ブロンディとポパイ。敗戦によって自前のヒーローの多くは影が薄くなっていったなかで、アメリカ産漫画のカタカナ名主人公が柔らかい脳に刻み込まれてしまった、というのが「われらが世代」ではなかろうか。老生などはそれらの名前がしばしば食べ物と結びついてもいる。色気よりも食い気の年頃であったせいでしょう。

 ブロンディといえば、たちまち電気冷蔵庫とその中の豊かな食品、そして彼女の亭主がバスタブにつかりながら新聞を広げ、分厚いサンドイッチにかぶりつくシーンが目に浮かぶ。ポパイならホウレンソウの缶詰。みている当方はとにかく腹がへっていた。

 学校給食が始まると、アメリカの食糧援助の一環としてコッペパンと脱脂粉乳を溶かしたミルクが与えられた。これらが不味かったという人たちがいるが、たいてい私より2、3歳下である。こちらは文句なくいただいたほうで、この差は大きい。少年期には国土だけでなく、頭も腹のなかまでもアメリカに占領された状態で育った。その先にハリウッド映画があった。

 中学校のときまでは、映画は許可制で、「タメになる」映画しかみにいってはいけなかったのだが、洋画と日活映画だけは父親の交友関係から無料パスが家にあったから、夕食のあと親には無断でこれをポケットに入れてよく出かけた。それが高校時代まで続く。洋画の主流は西部劇で、日活でも宍戸錠や小林旭主演の和製西部劇をよく作っていた(これはさすがに少し気恥しい気分でみました)から、教科書やノートの余白はピストルや小銃の落書きで埋まるというぶっそうなことになった。しかし、当時どんな映画をみたのか、個々にはあまり憶えていない。ジェームズ・スチュワート主演の『ウィンチェスター銃'73』やゲイリー・クーパーの『真昼の決闘』、ロバート・ライアン、ジェフリー・ハンターの『誇り高き男』などが記憶にあるが、後のふたつに関しては主題歌の印象のほうが強い。Do not forsake me, Oh my darlingというフランキー・レインの歌などを憶えているのはラジオでその後もくりかえし聞いたせいだろう。

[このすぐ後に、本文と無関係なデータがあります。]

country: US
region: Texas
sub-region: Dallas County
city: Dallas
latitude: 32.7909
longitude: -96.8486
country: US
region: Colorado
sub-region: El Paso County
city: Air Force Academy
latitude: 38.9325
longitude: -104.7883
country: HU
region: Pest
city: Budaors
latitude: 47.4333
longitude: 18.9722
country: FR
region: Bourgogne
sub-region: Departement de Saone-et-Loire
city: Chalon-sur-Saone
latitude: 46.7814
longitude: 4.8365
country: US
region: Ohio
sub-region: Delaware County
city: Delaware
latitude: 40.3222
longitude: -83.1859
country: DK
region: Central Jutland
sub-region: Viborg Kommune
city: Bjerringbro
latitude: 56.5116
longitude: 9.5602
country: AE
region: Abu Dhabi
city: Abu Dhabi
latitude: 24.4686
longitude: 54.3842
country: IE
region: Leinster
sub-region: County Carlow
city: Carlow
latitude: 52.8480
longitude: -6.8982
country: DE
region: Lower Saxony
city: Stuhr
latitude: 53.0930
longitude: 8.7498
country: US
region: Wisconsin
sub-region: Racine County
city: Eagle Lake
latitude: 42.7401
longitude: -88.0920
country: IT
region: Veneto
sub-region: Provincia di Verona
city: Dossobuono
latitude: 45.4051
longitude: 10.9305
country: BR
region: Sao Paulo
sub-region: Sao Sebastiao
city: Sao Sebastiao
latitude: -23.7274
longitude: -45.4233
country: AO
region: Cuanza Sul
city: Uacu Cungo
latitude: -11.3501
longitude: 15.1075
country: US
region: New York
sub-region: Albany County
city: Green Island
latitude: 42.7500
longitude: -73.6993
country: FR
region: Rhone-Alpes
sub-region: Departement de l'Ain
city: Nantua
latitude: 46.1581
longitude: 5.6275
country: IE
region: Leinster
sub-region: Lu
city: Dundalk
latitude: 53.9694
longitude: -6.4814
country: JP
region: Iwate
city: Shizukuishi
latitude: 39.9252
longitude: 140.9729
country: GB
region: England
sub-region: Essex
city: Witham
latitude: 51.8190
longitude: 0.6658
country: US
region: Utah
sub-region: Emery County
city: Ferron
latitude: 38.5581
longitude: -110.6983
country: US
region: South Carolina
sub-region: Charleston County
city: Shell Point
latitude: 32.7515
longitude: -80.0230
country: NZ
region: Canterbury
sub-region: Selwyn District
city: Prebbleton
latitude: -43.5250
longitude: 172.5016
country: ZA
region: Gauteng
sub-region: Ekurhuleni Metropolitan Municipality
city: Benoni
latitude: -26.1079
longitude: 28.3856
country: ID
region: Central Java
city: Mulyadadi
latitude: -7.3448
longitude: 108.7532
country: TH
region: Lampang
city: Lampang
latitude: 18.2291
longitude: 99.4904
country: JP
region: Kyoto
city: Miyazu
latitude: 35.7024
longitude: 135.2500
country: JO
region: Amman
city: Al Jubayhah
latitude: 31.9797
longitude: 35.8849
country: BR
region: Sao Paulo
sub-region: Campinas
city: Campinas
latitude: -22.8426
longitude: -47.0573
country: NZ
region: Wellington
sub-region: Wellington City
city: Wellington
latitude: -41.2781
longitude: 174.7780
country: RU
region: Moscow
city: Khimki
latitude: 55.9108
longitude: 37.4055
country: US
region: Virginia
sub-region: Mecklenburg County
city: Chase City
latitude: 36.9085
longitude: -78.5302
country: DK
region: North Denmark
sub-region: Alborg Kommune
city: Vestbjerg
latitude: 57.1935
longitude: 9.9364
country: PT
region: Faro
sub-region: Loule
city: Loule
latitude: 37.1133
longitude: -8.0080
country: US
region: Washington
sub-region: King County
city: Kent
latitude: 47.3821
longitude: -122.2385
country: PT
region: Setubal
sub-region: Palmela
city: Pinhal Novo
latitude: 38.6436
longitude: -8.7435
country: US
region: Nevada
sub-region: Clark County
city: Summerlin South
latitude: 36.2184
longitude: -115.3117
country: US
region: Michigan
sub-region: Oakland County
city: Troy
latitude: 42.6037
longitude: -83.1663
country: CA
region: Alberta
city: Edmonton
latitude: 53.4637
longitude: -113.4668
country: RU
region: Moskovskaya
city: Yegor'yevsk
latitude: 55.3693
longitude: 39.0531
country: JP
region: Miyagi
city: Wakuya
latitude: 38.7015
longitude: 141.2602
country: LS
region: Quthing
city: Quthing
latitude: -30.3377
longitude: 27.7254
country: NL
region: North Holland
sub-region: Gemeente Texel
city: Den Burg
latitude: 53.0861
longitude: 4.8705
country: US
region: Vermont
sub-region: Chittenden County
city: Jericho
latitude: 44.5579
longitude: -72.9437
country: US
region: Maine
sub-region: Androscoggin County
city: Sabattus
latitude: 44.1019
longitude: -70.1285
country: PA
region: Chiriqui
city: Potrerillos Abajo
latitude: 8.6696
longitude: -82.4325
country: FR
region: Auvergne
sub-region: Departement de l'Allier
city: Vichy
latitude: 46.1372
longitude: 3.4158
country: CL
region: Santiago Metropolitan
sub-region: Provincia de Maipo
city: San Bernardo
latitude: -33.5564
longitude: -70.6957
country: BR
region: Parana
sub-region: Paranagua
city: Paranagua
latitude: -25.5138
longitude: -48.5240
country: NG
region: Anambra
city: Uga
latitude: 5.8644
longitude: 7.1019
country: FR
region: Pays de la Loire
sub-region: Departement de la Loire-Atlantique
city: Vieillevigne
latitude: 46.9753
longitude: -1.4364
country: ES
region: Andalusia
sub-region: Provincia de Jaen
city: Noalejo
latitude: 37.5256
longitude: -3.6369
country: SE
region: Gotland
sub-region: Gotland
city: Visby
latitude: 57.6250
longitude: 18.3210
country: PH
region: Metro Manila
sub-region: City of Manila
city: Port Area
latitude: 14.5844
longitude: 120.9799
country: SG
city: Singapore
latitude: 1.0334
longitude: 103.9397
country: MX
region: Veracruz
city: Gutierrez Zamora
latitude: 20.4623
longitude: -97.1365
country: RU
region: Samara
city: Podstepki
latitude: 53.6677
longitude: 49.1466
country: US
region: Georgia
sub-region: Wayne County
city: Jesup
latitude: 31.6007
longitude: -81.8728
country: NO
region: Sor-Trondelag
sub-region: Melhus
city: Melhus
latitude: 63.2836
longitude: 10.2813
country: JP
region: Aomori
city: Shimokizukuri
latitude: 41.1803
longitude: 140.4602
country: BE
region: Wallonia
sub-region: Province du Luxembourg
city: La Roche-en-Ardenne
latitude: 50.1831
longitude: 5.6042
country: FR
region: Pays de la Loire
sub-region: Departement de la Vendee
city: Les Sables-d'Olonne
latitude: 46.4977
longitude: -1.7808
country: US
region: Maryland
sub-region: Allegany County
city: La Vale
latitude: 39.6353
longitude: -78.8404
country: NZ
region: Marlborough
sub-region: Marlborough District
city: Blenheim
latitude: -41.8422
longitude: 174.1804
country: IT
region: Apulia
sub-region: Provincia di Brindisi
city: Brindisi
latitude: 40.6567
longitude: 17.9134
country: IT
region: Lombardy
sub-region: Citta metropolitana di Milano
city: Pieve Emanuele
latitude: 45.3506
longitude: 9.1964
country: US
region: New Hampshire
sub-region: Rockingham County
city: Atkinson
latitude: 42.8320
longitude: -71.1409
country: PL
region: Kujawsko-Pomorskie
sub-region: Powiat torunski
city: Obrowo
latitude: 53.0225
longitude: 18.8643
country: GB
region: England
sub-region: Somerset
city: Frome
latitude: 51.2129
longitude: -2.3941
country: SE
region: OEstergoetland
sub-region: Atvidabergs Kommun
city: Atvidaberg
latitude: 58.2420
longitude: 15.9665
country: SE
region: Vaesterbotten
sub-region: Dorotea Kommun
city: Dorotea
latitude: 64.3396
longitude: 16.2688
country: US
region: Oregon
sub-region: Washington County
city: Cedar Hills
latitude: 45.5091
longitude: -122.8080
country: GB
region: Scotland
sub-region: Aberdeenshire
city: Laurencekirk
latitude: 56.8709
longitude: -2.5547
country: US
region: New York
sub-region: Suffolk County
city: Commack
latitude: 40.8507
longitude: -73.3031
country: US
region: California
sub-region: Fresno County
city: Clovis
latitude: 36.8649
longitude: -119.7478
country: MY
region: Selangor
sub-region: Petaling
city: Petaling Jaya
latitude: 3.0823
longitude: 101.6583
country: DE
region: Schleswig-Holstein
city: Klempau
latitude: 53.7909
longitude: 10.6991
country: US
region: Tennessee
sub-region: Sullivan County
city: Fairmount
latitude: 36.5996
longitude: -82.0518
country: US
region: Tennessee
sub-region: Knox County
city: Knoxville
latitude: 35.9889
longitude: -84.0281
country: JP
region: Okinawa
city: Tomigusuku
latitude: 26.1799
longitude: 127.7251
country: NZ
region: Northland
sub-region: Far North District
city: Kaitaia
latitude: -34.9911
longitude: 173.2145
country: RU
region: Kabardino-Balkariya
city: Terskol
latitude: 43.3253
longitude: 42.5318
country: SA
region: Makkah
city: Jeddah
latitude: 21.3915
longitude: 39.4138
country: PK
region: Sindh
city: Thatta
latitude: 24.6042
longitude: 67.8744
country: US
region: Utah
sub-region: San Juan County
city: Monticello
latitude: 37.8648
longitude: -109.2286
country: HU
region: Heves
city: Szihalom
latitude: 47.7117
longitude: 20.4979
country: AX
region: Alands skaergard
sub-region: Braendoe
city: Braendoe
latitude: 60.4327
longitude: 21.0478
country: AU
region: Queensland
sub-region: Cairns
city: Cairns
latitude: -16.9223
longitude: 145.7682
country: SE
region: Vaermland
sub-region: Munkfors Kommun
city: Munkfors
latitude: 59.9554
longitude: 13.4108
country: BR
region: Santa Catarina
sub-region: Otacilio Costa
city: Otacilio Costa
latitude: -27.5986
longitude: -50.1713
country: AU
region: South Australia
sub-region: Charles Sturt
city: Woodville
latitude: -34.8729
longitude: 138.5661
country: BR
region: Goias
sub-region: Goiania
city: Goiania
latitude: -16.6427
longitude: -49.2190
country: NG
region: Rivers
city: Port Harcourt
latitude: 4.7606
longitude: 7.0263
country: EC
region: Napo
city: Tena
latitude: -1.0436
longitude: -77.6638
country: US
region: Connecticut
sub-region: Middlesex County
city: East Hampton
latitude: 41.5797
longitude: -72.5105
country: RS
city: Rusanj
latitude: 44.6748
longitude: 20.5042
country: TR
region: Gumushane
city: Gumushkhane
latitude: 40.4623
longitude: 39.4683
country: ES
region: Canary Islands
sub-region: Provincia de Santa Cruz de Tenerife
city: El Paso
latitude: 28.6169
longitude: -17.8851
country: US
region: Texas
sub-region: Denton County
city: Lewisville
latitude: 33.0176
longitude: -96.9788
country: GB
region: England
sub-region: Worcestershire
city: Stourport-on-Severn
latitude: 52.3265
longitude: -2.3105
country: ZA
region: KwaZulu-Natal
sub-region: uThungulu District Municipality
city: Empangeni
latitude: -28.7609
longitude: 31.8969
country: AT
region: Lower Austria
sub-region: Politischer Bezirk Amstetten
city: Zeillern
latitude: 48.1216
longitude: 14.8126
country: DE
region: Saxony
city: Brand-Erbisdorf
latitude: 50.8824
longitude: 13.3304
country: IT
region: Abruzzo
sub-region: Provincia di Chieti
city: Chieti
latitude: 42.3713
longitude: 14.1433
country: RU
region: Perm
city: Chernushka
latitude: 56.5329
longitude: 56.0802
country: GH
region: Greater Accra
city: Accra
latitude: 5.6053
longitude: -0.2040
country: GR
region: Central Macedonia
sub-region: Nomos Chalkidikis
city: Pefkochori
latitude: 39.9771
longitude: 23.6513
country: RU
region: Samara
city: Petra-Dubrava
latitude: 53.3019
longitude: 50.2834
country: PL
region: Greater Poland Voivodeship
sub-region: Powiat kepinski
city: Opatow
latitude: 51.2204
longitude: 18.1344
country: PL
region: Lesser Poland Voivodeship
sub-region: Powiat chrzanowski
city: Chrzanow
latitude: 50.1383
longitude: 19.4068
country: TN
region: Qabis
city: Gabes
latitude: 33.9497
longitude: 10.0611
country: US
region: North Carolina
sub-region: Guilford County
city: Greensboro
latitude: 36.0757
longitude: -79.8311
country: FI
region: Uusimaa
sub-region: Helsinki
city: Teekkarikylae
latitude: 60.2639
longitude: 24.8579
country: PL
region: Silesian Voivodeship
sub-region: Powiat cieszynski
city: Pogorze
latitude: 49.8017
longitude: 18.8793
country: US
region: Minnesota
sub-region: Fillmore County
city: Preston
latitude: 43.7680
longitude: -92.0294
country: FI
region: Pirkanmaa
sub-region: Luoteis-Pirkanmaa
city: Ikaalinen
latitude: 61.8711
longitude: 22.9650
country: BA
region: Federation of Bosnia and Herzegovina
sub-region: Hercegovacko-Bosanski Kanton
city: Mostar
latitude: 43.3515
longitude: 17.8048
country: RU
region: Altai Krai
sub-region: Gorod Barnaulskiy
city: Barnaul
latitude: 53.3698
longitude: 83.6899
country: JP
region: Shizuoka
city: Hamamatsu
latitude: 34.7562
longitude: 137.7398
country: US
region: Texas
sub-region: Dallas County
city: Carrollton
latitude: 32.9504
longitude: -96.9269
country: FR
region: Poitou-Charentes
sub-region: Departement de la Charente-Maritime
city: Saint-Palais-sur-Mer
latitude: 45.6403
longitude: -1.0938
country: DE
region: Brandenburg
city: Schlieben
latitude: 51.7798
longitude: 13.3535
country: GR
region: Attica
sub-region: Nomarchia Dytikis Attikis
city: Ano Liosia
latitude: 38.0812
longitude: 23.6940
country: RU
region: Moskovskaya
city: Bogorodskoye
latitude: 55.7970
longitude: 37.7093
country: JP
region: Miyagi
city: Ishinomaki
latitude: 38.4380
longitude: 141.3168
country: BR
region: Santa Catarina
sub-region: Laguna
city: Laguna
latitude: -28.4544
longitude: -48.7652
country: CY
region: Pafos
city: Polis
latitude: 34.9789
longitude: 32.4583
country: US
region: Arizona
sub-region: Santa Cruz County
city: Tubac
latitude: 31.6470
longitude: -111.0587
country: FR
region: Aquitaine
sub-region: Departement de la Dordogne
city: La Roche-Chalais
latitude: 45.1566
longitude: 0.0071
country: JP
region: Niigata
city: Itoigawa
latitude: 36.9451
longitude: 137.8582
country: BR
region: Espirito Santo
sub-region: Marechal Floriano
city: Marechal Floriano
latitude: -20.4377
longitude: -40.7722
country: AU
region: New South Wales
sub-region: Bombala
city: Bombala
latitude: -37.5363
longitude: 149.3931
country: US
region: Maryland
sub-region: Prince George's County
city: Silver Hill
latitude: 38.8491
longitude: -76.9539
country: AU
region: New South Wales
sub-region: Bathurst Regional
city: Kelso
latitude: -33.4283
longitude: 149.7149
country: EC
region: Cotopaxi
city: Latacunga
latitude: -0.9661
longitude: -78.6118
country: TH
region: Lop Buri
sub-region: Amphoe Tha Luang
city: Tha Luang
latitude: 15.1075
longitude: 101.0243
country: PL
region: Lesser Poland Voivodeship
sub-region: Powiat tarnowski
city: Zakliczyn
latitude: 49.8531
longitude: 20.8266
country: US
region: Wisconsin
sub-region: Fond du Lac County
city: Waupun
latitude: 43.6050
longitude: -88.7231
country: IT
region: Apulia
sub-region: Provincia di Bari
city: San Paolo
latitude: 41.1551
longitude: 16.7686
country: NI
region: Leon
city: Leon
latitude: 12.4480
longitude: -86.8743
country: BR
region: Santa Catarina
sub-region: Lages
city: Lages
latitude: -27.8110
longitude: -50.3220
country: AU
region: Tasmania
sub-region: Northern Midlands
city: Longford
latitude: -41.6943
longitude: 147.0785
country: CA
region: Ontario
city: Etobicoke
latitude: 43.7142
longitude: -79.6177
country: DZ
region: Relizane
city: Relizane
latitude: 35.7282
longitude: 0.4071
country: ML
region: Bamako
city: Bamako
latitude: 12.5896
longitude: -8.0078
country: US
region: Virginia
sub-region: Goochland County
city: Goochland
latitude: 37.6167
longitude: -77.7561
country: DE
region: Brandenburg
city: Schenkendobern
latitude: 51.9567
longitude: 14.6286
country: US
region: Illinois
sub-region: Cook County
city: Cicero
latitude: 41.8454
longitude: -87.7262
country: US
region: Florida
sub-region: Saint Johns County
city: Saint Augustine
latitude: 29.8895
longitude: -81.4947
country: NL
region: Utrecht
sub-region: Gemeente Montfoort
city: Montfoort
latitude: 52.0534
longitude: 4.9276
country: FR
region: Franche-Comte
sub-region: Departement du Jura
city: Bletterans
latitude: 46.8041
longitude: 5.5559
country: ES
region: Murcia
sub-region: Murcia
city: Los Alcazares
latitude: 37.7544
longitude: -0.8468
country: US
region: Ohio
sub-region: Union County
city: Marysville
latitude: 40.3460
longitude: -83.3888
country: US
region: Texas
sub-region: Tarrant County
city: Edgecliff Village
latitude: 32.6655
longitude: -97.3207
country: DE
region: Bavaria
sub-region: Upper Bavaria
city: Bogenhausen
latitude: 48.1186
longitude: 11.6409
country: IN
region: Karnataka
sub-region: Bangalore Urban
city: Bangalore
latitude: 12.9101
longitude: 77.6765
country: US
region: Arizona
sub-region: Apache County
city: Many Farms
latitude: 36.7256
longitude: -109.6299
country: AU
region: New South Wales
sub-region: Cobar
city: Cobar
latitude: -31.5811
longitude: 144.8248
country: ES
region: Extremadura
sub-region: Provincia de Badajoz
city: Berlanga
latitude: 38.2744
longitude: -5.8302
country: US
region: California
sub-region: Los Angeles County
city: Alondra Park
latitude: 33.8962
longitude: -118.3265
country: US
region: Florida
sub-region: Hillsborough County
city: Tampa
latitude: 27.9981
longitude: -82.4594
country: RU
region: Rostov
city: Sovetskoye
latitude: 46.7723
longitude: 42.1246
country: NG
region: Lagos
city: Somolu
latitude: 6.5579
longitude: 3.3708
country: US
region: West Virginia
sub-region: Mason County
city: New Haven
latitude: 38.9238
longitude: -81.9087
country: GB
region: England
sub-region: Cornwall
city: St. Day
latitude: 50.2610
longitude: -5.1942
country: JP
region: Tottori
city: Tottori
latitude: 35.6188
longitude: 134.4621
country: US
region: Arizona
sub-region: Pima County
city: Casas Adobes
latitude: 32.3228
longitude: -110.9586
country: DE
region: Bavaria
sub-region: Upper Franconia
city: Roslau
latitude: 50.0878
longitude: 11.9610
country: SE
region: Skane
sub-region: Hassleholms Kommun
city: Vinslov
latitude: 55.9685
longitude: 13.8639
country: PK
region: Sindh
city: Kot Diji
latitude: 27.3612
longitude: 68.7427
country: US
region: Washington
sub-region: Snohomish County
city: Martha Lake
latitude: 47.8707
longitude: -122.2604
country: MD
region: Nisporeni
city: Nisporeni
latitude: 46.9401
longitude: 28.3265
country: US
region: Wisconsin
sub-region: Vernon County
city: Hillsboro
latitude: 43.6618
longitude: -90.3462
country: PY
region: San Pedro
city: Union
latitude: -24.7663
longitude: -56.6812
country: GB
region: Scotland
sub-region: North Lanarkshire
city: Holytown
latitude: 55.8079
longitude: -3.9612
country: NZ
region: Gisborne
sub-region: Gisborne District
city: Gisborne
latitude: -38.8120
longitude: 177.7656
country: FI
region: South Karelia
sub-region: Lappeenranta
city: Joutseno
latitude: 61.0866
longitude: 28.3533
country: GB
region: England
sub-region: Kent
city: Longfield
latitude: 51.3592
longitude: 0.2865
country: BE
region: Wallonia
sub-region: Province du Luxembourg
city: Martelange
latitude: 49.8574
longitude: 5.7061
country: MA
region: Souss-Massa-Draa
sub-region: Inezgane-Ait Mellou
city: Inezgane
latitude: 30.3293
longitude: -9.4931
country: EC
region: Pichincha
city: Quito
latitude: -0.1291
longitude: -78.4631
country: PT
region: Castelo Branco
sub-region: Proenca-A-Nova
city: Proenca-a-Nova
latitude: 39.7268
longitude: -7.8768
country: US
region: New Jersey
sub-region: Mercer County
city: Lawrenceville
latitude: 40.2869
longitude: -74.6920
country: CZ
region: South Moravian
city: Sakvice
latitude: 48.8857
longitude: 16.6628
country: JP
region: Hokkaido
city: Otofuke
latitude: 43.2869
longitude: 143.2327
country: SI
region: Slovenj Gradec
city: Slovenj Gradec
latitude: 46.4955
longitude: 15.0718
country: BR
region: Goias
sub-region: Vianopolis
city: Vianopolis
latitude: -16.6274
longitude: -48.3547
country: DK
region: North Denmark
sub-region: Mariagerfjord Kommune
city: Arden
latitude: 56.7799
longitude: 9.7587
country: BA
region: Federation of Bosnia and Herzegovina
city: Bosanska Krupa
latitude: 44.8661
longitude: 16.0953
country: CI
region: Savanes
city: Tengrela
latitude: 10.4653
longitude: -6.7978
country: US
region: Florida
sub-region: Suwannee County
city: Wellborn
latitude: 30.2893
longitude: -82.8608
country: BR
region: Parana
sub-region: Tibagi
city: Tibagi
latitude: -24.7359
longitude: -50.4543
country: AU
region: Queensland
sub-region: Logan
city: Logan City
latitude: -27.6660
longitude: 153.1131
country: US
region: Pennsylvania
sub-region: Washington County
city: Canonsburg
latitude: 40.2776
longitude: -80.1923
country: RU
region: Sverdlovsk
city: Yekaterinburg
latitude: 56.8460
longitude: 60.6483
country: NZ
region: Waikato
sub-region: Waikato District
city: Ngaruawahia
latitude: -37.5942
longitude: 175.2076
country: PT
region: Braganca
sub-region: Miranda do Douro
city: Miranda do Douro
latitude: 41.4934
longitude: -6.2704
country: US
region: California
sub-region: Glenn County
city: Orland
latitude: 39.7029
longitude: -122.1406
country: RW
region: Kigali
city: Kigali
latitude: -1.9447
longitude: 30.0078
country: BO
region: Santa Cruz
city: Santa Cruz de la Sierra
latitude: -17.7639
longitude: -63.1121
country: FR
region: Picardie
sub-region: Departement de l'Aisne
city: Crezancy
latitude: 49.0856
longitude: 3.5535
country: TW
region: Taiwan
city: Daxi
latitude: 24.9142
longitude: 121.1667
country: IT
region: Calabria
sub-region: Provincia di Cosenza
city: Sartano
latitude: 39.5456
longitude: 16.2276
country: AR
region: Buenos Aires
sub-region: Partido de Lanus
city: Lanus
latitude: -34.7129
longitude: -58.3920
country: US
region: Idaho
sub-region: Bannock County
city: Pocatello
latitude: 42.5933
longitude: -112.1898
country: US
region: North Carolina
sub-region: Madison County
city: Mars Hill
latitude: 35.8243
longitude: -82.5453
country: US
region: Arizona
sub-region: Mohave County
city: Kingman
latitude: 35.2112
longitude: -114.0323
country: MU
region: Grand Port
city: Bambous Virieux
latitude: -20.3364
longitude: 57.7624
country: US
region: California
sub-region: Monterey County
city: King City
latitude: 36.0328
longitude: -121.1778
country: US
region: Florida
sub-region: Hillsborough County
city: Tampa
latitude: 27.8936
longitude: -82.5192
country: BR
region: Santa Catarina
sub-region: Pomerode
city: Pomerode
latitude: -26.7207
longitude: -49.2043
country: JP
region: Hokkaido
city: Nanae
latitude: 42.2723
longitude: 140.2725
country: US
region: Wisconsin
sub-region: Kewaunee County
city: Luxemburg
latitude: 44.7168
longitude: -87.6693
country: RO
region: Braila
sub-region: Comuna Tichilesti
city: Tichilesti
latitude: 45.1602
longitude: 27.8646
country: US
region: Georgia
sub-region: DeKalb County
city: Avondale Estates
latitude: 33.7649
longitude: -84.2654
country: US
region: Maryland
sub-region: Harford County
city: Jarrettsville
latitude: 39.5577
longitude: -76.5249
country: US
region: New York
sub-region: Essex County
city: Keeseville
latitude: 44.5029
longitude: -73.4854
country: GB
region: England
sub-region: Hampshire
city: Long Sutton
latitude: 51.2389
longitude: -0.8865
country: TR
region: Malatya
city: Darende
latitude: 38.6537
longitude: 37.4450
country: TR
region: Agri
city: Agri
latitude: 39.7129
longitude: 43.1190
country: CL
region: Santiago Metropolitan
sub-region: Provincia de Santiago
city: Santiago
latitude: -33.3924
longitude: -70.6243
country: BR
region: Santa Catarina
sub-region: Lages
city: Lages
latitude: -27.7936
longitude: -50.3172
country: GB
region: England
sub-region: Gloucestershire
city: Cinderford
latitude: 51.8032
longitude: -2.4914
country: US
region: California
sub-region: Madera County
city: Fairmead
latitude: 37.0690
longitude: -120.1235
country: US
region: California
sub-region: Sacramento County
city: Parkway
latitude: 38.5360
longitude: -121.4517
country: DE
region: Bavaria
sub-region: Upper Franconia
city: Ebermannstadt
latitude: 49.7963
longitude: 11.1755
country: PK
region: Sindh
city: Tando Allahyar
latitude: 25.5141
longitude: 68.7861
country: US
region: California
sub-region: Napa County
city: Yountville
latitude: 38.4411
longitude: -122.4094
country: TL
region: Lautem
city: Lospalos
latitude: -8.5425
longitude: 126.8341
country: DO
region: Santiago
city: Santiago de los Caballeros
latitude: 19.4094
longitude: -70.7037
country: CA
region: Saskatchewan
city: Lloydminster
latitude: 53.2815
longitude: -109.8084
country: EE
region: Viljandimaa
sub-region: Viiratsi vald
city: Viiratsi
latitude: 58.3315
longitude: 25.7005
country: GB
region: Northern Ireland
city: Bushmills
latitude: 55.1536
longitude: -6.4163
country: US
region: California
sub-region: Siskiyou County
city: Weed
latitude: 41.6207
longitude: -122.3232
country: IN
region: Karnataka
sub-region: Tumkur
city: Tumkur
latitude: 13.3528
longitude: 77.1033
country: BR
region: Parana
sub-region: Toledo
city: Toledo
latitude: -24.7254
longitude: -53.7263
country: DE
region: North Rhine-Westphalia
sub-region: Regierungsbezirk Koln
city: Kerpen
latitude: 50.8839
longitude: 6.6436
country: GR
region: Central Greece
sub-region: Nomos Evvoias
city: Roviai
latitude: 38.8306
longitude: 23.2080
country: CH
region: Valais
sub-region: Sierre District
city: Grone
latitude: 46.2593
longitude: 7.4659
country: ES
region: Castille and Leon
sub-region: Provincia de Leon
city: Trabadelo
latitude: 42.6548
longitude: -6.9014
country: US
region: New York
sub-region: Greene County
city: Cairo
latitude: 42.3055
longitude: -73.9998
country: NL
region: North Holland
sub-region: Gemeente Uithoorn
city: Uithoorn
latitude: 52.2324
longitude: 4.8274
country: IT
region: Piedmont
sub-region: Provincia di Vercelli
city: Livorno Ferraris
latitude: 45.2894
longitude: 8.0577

 クーパーとバート・ランカスターが競演した『ヴェラクルス』はぜひみようと思っていたのが、上映時に病気でみられなかったことが記憶にある(後に何度かみました)。ランカスターは『殺人者』や『真昼の暴動』(ギリシアの文化大臣になった女優メリナ・メルクーリの夫君ジュールス・ダッシンの演出が冴えていた)、『空中ブランコ』など、西部劇以外の映画で鮮烈な印象があるが、『OK牧場の決闘』もなつかしい。これもフランキー・レインがOK、OK、OK Corralと大声で主題歌を歌っていました。

 西部劇には音楽が欠かせない要素としてあったようで、ジョン・フォード監督作品で使われた「いとしのクレメンタイン」や「黄色いリボン」は忘れられない。アラン・ラッド主演の『シェーン』はジャック・パランスの殺し屋がかっこよかったが、主題歌もブレイクした。『大砂塵』(今回の展示にはない)に流れる「ジャニー・ギター」もよかったですね。近年になってペギー・リーのCDを買い込み、ときどき聞いて感傷にひたっているのは一種の老化現象かな。

 何年も前のことであるが、テレビで西部劇の放映をみていたら、ジョン・ウェインのせりふのスーパーインポーズに「先住民」ということばが使われていた。画面の彼が「インデアン」といっているのは口の動きでわかる。古い西部劇を放映するのは訂正もまた必要であることを知った。西部劇で、白人至上主義からの転換が顕著になるのは1980年ころからだそうだが、善悪の単純な色分けで成り立つような作劇法では西部劇も生き残れなくなった。チャンバラ時代劇とともに、作品生産も急激に減少していったように思える。すでに人生の負け越しが決まったような老生などは、古い西部劇をみると、やっつけられるほうに感情移入をしてしまったりして、若いころのようには楽しめなくなった。

 展覧会の紹介はどうなっているのか? というお叱りを受けそうだが、昔の映画のポスターを眺めながらナン十年か前を偲ぶのが老生世代にとってはこの展覧会のほとんど唯一の観方ではなかろうか。映画史に関心の深い人を別にすると、中高年のセンチメンタル見学にはぴったりの企画で、老生にはけっこう楽しかった。ポスターの異国のヒーローたちをみていると、自分が被占領国民であることも忘れてなつかしい感情が湧くのをどうしようもない。情けない?

 ちなみに、一般の入場料が200円のところ、65歳以上は70円でした。